Pain, numbness or tingling in the forefoot, usually between and extending into the third and fourth toes, almost always indicates a neuroma. A neuroma often hurts more when you’re wearing shoes and feels better when you take them off and massage the feet. Neuromas slowly become more painful with time if left untreated.
A neuroma is caused by pinching or irritation of one or more nerves in the forefoot. This is usually the result of poor biomechanics and/or over-pronation. If you over-pronate, the metatarsal bones can have excessive movement which in turn can cause irritation, by a tight ligament, to the nerve which runs between the metatarsal heads. The result of this direct irritation is inflammation and pain. If a neuroma is left untreated the nerve can become chronically scarred, creating even more pain.
You can try using a metatarsal pad under the affected area. This should reduce some of the excessive motion of the metatarsals and hopefully reduce the pain. Exact placement of the pad is important. Custom orthotics are often used to control the over-pronation. They often incorporate a specialized metatarsal pad within them and can occasionally provide more relief. If this doesn’t work a podiatrist should be consulted to assess the degree of nerve damage. An injection may be warranted. An excellent new option is a minimally invasive nerve decompression (MIND) procedure. This is a simple in-office procedure, which provides very effective, long-term relief of the chronic pain from neuromas. As a last resort, open surgery might be indicated to remove the damaged nerve. This will solve the problem, but will lead to permanent numbness between two toes.

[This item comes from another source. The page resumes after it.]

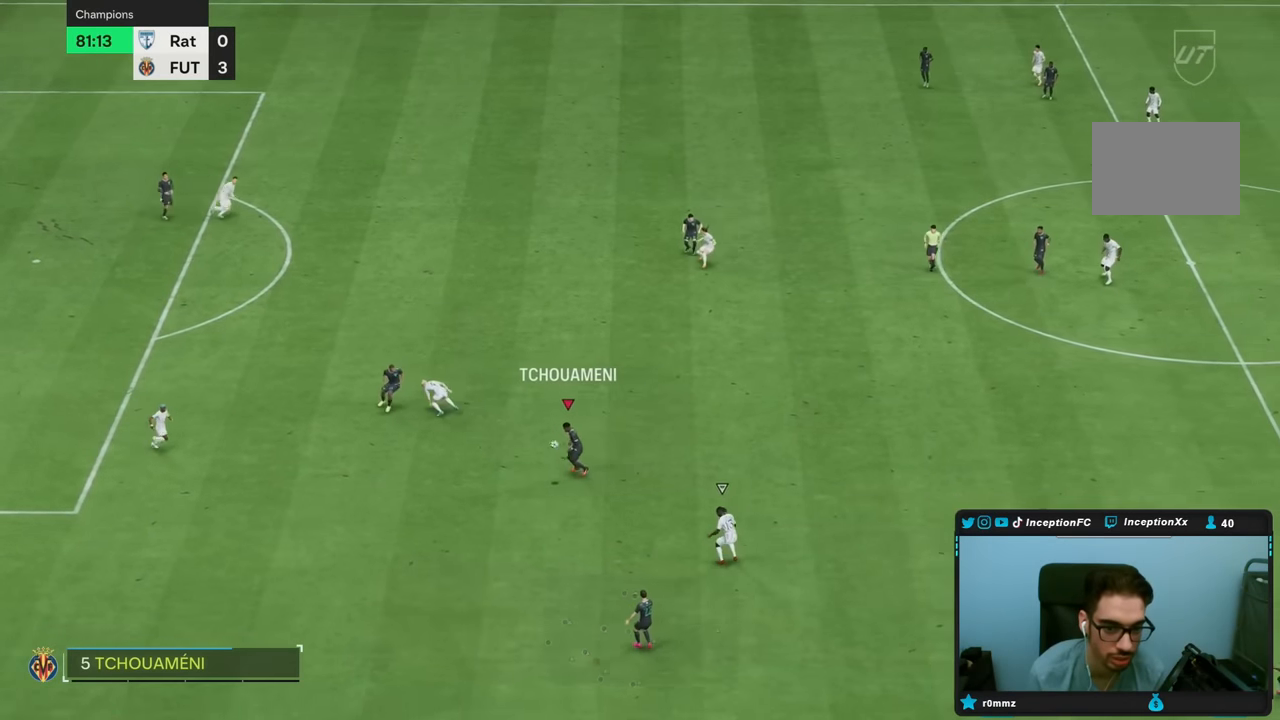
{"dt_ms": 500, "buttons": [], "left_stick": "down-right", "right_stick": "center", "events": []}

Since over-pronation is very often the culprit, switching to running shoes with more motion control should be helpful.
None really, but it is best to wait until the pain subsides or is treated before engaging in long runs or lengthy activities.
New Neuroma Treatment:
Open surgical treatment has been used for decades and can have it’s drawbacks including permanent numbness in the affected two toes, regrowth of the nerve and time off one’s feet for recovery.

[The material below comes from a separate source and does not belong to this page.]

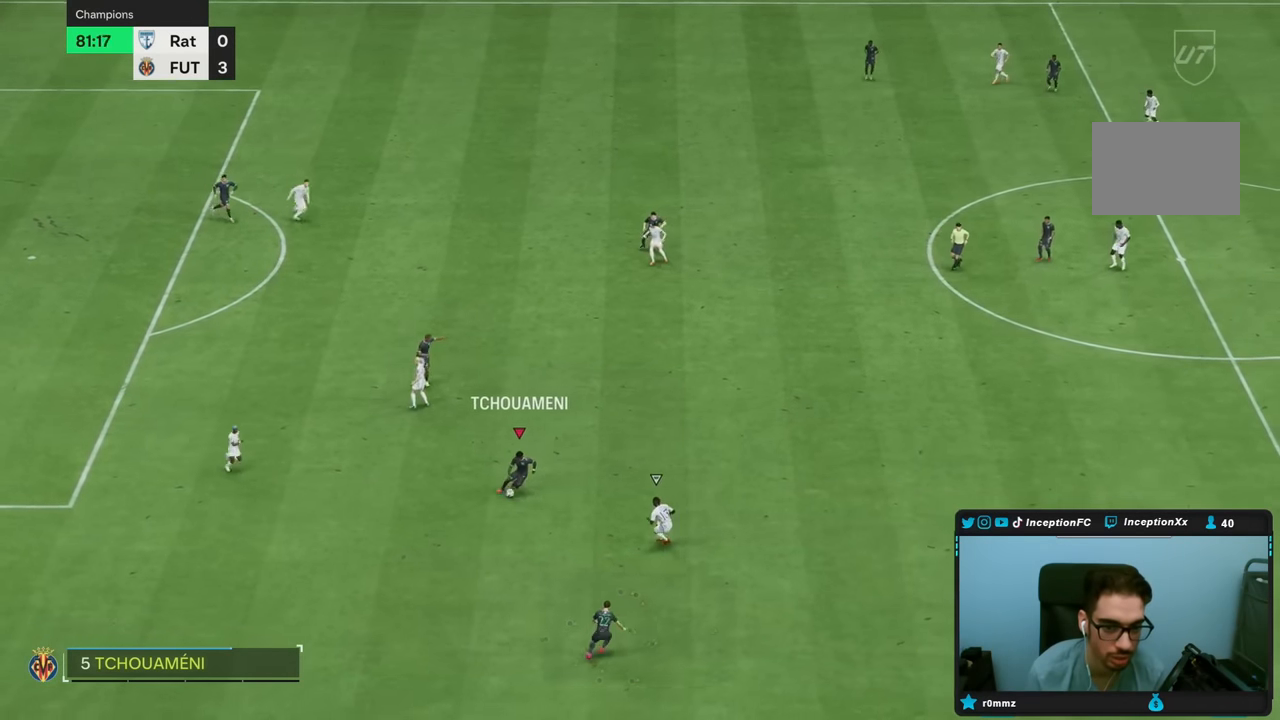
{"dt_ms": 500, "buttons": ["R2"], "left_stick": "down-right", "right_stick": "center", "events": [[33, "TRIANGLE", "down"], [100, "TRIANGLE", "up"], [433, "R2", "down"]]}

NeuromaThe anatomy exhibits that a ligament called the intermetatarsal ligament holds the adjacent metatarsal heads together. These ligaments tend to bring the metatarsals closer together, not allowing them to spread apart. Much like carpal tunnel syndrome in the hand, the nerves become entrapped under the ligament and become irritated. It is believed that if the adjacent metatarsal heads could move apart slightly, it would allow for less squeezing of the nerve. Releasing or cutting the affected intermetatarsal ligament allows for more space and less restriction of the nerve, especially in the third/fourth intermetatarsal space where nerve entrapment is most common.
Koby Surgical has developed precision instrumentation to allow doctors to effectively release the intermetatarsal ligament. Modelling their instrumentation and theories after carpal tunnel procedures, this new technique is a breakthrough in treating Morton’s Neuroma. Koby has recognized the doctors at Allied Foot Specialists as one of the first doctors in Canada to use this particular procedure.
Allied Foot Specialists continue to be leaders in Canadian podiatric treatments and is committed to utilizing the most innovative, modern procedures and instrumentation.
The Minimally Invasive Neuroma Decompression (MIND) procedure is performed in the office under local anaesthetic. It involves placing the precision instrumentation in the affected area and releasing the intermetatarsal ligament. The procedure takes under ten minutes and patients walk immediately after. There is minimal “down time” required and patients can resume normal activities very quickly. There is minimal, if any, post operative pain and patients can walk immediately.
“The Isogard system by Koby is the technique of the decade because it is so innovative and minimally invasive”. The Isogard system is remarkably simple and allows for patients to resume activities in days rather than weeks. The MIND procedure has a small (3 – 5%) failure rate, if this occurs the patient may opt for traditional neuroma excision.